Para o secretário-geral da UGT, João Proença, o documento de 700 páginas que o Governo de José Sócrates fez chegar à Assembleia da República constitui "um Orçamento profundamente negativo e que, na prática, rompe com aqueles que foram os compromissos do próprio ministro das Finanças".

"É evidente que estamos claramente contra o Orçamento. É evidente que os nossos sindicatos da Administração Pública irão tomar medidas. Aliás, iremos ter uma reunião na próxima sexta-feira com o ministro das Finanças e queremos discutir esta questão. Mas parece-nos que de facto é uma solução absurda, que rompe os compromissos do próprio ministro das Finanças. Ele repetiu nos últimos dias, sistematicamente, que não haveria crescimento de salários reais. Isso significa aumento igual à inflação", sublinhou João Proença, em declarações à Antena 1.

Ao enveredar por uma política de "aumento zero", reforçou o dirigente da UGT, Teixeira dos Santos está não só a "penalizar fortemente todos os trabalhadores da Administração Pública como a "condicionar claramente a negociação colectiva no sector privado, dando um sinal claro de que não deve haver aumentos". "É totalmente inaceitável", rematou.

Recuperação económica "sem mais trabalho"

Em sentido análogo, o secretário-geral da CGTP, Carvalho da Silva, fala de um Orçamento do Estado que "não é de futuro": "É um Orçamento de prosseguimento da crise".

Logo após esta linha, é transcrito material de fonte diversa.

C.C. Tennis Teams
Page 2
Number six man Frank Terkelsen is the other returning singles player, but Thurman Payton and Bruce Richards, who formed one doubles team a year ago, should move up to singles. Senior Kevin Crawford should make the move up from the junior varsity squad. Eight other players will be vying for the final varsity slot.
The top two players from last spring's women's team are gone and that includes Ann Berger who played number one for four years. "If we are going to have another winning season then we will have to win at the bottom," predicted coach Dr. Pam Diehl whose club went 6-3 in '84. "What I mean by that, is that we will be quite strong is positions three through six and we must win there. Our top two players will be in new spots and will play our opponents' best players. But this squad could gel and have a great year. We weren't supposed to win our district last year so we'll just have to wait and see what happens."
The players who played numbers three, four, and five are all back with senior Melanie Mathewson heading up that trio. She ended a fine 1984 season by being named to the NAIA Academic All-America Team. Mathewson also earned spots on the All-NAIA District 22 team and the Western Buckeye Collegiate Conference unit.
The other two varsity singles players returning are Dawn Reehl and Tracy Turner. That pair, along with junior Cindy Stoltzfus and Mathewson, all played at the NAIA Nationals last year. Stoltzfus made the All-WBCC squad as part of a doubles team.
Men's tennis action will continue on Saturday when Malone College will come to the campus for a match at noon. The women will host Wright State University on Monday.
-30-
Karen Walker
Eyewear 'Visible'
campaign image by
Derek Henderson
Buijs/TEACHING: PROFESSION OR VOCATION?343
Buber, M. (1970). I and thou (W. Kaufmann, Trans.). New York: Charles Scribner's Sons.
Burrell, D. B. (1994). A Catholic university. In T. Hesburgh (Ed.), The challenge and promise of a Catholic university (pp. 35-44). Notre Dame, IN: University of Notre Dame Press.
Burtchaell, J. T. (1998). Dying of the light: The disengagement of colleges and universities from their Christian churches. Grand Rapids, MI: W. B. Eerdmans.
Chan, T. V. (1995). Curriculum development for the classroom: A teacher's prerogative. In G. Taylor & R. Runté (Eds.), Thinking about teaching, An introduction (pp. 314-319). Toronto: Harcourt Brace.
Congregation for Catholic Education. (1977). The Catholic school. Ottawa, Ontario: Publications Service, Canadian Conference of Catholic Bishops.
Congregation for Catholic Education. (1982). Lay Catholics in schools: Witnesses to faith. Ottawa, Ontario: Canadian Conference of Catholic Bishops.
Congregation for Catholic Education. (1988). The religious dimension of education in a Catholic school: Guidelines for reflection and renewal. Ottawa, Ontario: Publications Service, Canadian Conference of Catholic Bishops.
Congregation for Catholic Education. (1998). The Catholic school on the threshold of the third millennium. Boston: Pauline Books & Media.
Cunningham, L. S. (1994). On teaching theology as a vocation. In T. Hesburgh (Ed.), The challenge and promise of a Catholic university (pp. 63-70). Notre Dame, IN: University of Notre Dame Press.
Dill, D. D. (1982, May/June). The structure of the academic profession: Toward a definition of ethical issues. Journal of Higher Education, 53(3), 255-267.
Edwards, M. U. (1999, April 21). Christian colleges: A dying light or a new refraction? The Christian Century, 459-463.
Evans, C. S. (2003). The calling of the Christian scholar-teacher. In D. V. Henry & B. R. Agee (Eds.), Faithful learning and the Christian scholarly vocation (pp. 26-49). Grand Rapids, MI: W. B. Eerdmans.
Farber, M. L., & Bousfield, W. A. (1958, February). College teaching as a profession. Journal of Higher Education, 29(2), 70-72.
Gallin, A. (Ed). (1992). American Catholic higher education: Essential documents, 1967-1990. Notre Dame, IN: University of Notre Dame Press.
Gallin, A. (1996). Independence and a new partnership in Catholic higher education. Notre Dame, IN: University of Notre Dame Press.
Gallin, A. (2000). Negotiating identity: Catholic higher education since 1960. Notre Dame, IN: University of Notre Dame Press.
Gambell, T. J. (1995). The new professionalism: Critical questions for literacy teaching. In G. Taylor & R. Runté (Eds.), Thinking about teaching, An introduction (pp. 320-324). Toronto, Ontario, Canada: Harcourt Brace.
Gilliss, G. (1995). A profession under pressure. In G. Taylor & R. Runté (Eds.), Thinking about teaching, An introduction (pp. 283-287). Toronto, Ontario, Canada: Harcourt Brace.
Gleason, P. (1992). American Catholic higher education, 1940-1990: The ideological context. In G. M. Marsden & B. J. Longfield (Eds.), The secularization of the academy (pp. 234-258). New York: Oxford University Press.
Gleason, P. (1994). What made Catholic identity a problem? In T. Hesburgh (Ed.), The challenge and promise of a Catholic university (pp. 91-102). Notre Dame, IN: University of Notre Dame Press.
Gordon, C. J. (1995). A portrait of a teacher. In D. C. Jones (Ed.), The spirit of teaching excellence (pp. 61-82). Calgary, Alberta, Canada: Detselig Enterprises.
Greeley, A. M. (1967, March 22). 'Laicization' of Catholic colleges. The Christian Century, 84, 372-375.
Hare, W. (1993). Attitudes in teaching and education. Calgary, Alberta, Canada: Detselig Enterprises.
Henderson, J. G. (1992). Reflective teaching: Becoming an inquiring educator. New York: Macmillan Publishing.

"Os trabalhadores da Administração Pública tiveram perdas nos últimos oito anos, não tiveram ganhos. Só no ano passado. Tiveram perdas acumuladas muito grandes. Depois, há centenas de trabalhadores na Administração Pública que ganham muito pouco, que estão muito próximos do salário mínimo. E há uma outra coisa, é que não pode haver qualidade na Administração Pública sem valorização do trabalho e há, neste momento, uma fuga, que tende a agravar-se, de quadros que fazem falta na Administração Pública", sustentou Carvalho da Silva, ouvido pela rádio pública.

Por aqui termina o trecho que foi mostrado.